27th March AMA: I'm Lana Graham, Xtools+ expert and product manager. Ask Me Anything!
Hi Lana,
I hope you are doing well.
Just wondering what the best way is to do the following scenarios:
- Utilise the unused concessional contributions over multiple years. I find that the ‘max deductible’ option does it all in the initial year.
- Purchase a new home in let’s say 5 years’ time while retaining the current home as an investment property. How do I convert the current home loan from non-deductible to deductible without having to pay it off manually and then restarting a new deductible loan for that amount? How do I also link the offset account balance (entered under Financial Assets) to the new home loan instead of the current home loan in 5 years?
Thanks.
Hi Lana,
I think you might have missed my question?
- lana.graham7 months ago
Xplan Product
Oh hi dorje.gurung, sorry about that!
Your second question is a bit tough, so I was going to come back to it - then I had to run off to a meeting!
Concessional Cap contributions
You need to do it in stages:- Stage 1:
- Model regular concessional contribution amount until retirement.
- Go to the Rates and Thresholds Display and check for the year your client exceeds their concessional cap.
- Now change the end date for your concessional contributions to the year before 2.
- Stage 2: Enter a second stage of concessional contributions and select Max Deductible. Start it the year after the above input ends.

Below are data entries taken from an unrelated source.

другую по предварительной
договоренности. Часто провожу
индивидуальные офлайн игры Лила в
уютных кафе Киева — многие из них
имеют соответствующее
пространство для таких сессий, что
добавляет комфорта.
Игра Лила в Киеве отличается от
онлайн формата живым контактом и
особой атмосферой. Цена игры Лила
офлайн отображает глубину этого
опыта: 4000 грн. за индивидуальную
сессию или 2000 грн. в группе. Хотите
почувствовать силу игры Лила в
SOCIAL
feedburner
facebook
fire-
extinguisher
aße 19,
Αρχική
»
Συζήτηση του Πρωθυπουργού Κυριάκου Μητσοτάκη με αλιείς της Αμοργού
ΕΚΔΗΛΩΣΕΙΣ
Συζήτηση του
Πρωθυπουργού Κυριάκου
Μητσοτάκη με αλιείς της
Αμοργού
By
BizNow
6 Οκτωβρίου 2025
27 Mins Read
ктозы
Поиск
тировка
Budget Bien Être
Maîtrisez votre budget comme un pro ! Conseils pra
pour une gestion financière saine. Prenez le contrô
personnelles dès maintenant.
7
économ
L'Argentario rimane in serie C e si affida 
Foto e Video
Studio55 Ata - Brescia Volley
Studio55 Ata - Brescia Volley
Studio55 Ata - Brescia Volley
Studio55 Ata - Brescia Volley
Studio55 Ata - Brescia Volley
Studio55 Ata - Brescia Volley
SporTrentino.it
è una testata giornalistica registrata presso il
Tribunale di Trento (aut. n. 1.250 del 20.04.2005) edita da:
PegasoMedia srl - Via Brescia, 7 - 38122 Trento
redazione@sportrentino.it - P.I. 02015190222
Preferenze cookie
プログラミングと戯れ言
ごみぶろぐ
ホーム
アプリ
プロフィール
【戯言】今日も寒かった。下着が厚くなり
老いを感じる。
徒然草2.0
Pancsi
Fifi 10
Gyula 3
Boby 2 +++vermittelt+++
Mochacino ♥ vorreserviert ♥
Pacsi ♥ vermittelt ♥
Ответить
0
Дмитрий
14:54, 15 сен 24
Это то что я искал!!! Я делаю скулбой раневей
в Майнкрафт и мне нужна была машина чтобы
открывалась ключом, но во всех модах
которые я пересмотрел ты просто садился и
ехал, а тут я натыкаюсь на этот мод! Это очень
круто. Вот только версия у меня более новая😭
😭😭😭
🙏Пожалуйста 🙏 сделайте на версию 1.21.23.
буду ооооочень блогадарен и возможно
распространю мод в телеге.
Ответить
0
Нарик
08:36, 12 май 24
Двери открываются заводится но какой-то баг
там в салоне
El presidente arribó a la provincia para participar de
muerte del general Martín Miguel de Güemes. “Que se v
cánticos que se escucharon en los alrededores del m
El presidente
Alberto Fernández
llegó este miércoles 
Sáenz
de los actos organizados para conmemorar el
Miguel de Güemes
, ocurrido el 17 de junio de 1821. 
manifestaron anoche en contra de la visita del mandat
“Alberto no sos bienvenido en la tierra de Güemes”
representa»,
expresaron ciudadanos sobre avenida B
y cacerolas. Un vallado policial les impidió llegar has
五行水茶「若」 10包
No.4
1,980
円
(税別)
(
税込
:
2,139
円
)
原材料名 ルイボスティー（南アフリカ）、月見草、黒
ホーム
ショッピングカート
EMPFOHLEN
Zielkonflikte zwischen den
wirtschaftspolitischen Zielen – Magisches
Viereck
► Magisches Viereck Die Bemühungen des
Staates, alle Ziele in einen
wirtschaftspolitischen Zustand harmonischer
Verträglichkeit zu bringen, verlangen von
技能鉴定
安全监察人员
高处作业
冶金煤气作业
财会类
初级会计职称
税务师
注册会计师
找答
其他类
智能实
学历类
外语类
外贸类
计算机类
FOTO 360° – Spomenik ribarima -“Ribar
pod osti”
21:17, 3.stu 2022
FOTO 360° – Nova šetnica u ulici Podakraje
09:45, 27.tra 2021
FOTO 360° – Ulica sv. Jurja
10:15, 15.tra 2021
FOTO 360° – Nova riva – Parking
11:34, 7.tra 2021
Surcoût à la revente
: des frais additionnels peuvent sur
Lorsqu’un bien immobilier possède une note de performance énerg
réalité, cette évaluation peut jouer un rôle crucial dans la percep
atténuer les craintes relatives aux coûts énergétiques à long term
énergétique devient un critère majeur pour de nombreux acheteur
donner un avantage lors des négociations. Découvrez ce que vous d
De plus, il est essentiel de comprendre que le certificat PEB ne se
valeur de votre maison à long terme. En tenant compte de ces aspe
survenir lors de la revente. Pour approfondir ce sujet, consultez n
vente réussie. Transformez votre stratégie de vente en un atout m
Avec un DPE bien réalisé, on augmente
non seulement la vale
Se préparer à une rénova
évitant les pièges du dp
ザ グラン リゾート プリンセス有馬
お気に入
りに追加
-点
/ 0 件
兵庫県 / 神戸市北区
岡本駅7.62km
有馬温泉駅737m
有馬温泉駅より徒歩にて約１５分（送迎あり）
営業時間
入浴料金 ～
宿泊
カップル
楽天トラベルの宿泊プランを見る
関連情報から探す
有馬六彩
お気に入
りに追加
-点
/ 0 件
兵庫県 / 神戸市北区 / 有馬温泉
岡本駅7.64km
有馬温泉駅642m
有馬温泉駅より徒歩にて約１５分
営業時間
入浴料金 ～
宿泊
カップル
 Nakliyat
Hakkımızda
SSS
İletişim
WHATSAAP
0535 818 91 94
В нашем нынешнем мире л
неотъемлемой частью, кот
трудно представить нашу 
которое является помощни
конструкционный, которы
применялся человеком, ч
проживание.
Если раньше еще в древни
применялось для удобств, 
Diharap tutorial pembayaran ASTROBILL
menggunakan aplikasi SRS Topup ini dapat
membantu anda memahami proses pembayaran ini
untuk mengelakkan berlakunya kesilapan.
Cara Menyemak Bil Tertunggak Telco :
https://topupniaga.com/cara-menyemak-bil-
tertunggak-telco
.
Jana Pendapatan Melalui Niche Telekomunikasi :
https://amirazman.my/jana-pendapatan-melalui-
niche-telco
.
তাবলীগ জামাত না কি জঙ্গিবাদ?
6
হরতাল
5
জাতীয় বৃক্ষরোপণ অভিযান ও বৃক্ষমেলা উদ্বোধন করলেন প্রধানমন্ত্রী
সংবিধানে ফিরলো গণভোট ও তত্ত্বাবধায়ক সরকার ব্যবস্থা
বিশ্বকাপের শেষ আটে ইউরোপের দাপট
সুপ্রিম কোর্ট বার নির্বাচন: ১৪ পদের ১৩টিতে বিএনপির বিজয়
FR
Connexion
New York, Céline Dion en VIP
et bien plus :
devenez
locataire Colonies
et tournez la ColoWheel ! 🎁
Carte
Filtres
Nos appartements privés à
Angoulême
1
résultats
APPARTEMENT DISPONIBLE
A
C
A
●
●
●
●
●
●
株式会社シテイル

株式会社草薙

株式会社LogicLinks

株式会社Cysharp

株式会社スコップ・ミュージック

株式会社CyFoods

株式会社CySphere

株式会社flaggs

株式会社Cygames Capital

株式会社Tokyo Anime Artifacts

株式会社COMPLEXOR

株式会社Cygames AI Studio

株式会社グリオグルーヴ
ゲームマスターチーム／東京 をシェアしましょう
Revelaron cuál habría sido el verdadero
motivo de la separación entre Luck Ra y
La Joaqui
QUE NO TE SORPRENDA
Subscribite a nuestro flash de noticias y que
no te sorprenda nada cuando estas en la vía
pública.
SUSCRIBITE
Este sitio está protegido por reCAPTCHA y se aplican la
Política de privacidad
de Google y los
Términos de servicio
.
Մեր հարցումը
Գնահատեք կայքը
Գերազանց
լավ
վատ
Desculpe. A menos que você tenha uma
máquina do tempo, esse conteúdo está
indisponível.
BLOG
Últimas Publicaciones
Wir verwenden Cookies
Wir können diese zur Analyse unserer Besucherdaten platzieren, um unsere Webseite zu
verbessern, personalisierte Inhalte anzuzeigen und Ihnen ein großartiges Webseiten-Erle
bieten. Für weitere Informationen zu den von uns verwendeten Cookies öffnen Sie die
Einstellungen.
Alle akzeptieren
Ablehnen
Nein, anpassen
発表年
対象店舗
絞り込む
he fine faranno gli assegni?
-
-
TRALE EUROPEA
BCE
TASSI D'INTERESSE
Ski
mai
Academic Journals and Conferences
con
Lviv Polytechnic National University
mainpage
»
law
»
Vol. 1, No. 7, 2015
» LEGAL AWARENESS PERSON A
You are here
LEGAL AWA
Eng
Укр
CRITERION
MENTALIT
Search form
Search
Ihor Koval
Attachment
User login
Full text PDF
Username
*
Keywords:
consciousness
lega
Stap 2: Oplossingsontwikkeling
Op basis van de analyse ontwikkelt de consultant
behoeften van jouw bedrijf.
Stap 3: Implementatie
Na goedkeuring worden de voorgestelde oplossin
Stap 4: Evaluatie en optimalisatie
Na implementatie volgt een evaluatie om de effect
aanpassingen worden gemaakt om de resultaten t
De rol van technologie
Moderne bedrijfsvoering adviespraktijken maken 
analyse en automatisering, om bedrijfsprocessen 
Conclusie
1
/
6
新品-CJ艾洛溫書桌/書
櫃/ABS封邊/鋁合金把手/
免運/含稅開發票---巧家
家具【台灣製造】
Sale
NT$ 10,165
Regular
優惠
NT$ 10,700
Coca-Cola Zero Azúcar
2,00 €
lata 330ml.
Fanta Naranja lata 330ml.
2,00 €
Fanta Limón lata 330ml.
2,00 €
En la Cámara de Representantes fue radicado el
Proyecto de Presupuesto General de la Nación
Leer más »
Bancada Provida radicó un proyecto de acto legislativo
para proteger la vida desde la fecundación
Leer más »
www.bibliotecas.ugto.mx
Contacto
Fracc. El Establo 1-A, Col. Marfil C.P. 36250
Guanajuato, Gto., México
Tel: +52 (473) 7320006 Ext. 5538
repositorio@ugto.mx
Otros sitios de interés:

This will be much easier when Reinvented Super and Pension modelling has been released, as you will be able to see the contributions and concessional cap on the same screen as your contribution inputs.
Retaining the Current Home as an Investment Property
You will need to model a second, deductible loan to pay off the first non-deductible loan.
You can't currently model more than one offset account, so we need to be a little creative with our . Maybe we can use a grouped credit limit.... Let me think about this over the weekend and come back to you. This will be a great test case to keep in mind for our proposed Liabilities project.- lana.graham6 months ago
Xplan Product
Hi dorje.gurung ,
Just coming back to you about Retaining the Current Home as an Investment Property. The
Group Credit limit feature won't help us to transfer the offset account to the new loan as you can only set an offset account for one loan.Therefore:
- You need to choose whether to link the offset account to the home loan or the investment loan.
- For the other loan, I suggest you reduce the loan balance by the amount of the offset account instead of modelling an offset account. This will give you the same approximate net worth position and interest amount.
Again, this will be a useful test case when we are working on our Liabilities initiative.